When Eli Lilly launched ReoPro just over a year ago, the slow ramp up of Centocor Inc.'s anti-platelet antibody caught many on Wall Street by surprise. A number of analysts had predicted first year sales for the drug in the range of $70-$150 million. Instead, Lilly's ReoPro sales for 1995 totalled $22.8 million.

The picture brightened over the year. After beginning marketing in February, sales increased every quarter, from $1 million in the first quarter, to $3 million in the second, $6.5 million in the third and $12.3 million in the fourth. By the end of 1995, ReoPro had received formulary approval at more than 70 percent of the Tier I, II and III hospitals that account for 80 percent of the angioplasties in the U.S., according to CNTO President and CEO David Holveck.

Still, the drug ran into resistance on several of fronts, among them the increasing use of stents and the bleeding issues associated with use of ReoPro and heparin. In addition, the some hospitals resisted the up front-costs of ReoPro because they would be unable to capture the presumed cost savings from the drug's effect on complications from angioplasty procedures, which would come downstream (see BioCentury, April 24, 1995).

A year later, cardiologists have more experience working with the GPIIb/IIIa inhibitor, and CNTO and Lilly have more selling. Most importantly, the companies now have data from two clinical trials that were halted early because of positive outcomes - the EPILOG all comers angioplasty trial and the CAPTURE refractory unstable angina study (see BioCentury Extras, Dec. 15 and Dec. 21, 1995). Those trials have added important information on how to control bleeding by administering lower doses of weight-adjusted heparin with ReoPro, which both should improve patient outcomes and shift the cost/benefit toward the drug.

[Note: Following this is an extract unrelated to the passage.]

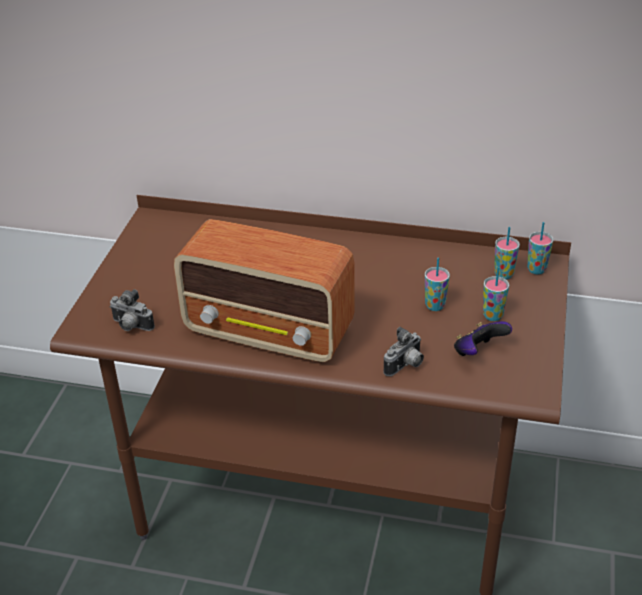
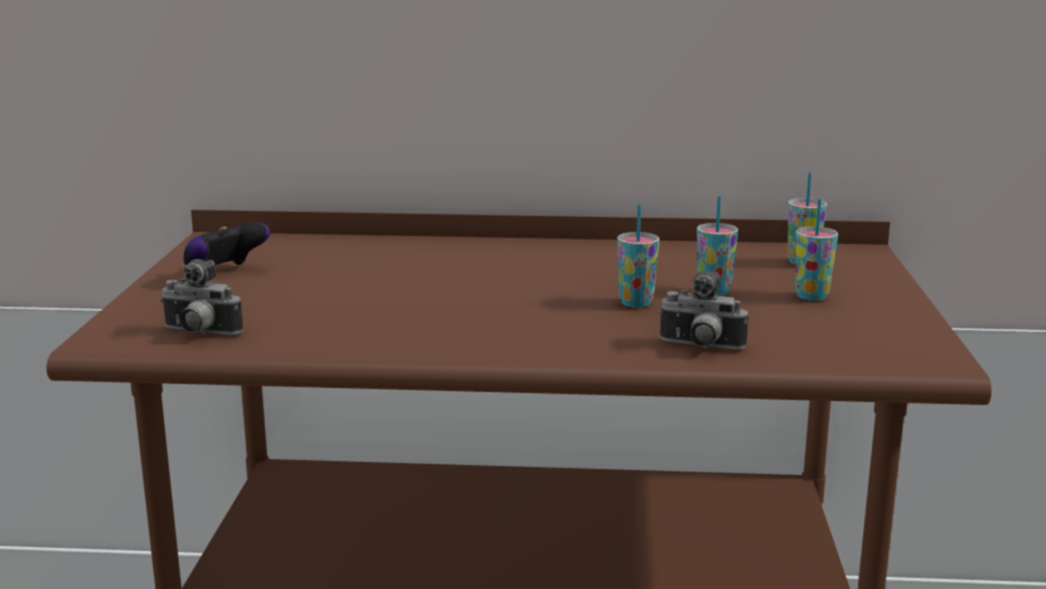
camera: 10 degrees left, 20 degrees down
(270, 332) = (451, 327): radio -> none
(405, 366) = (700, 347): camera -> camera turned 75 degrees clockwise
(478, 352) = (812, 329): game controller -> game controller (224, 274)
(536, 269) = (849, 256): cup -> cup (636, 303)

In addition, the CAPTURE data provide a rationale for extending use of ReoPro from the catheterization lab into community hospitals, where non-interventional cardiologists would use the drug to stabilize patients with unstable angina.

New economic model

CNTO hasn't recalculated the economic model that came out of the original EPIC study. Based on that model, ReoPro saved $1,100-$1,200 per patient at six months, while the drug costs $1,350. By reducing the need for transfusions and extra time in the hospital to manage bleeding, the company expects that the cost advantage has been tilted in favor of ReoPro, Holveck said. The company expects to submit its economic analysis of the EPILOG data to the FDA by the end of the year, he said.

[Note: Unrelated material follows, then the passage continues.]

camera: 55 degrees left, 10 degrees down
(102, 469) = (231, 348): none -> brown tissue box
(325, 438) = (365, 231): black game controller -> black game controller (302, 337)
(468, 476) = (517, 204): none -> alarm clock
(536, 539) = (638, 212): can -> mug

The key pharmacoeconomic battle isn't over the savings at six months, but on the savings in the acute setting, he said. "So a good portion of the economic sales pitch in reality has been focused on the drug's effectiveness in getting patients in and out of the cath lab." Part of the savings comes by eliminating the need for pretreating patients with one or two days of heparin or with ticlopidine, a platelet mediator, Holveck said. ReoPro also saves time during procedures by eliminating or reducing the need to fight thrombus, which means more patients can be moved through the cath lab, he said. Finally, with fewer adverse events after procedures, patients can get out of the hospital faster.